■ **Items listed in a dataset**:
--

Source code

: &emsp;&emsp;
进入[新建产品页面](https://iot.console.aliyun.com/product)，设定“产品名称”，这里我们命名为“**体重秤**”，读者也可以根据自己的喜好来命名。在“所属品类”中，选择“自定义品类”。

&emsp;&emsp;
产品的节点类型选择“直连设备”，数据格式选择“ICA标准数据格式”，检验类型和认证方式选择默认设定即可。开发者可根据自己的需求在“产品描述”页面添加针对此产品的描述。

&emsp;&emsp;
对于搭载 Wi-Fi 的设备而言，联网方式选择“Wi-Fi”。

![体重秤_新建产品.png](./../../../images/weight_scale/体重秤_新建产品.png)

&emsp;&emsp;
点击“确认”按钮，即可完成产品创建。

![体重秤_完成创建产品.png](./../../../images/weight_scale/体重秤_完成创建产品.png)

--

■ **The problem**:
Reproduce every item above verbatim, line by line, with no character changed.

■ **Finished task**:
Source code

: &emsp;&emsp;
进入[新建产品页面](https://iot.console.aliyun.com/product)，设定“产品名称”，这里我们命名为“**体重秤**”，读者也可以根据自己的喜好来命名。在“所属品类”中，选择“自定义品类”。

&emsp;&emsp;
产品的节点类型选择“直连设备”，数据格式选择“ICA标准数据格式”，检验类型和认证方式选择默认设定即可。开发者可根据自己的需求在“产品描述”页面添加针对此产品的描述。

&emsp;&emsp;
对于搭载 Wi-Fi 的设备而言，联网方式选择“Wi-Fi”。

![体重秤_新建产品.png](./../../../images/weight_scale/体重秤_新建产品.png)

&emsp;&emsp;
点击“确认”按钮，即可完成产品创建。

![体重秤_完成创建产品.png](./../../../images/weight_scale/体重秤_完成创建产品.png)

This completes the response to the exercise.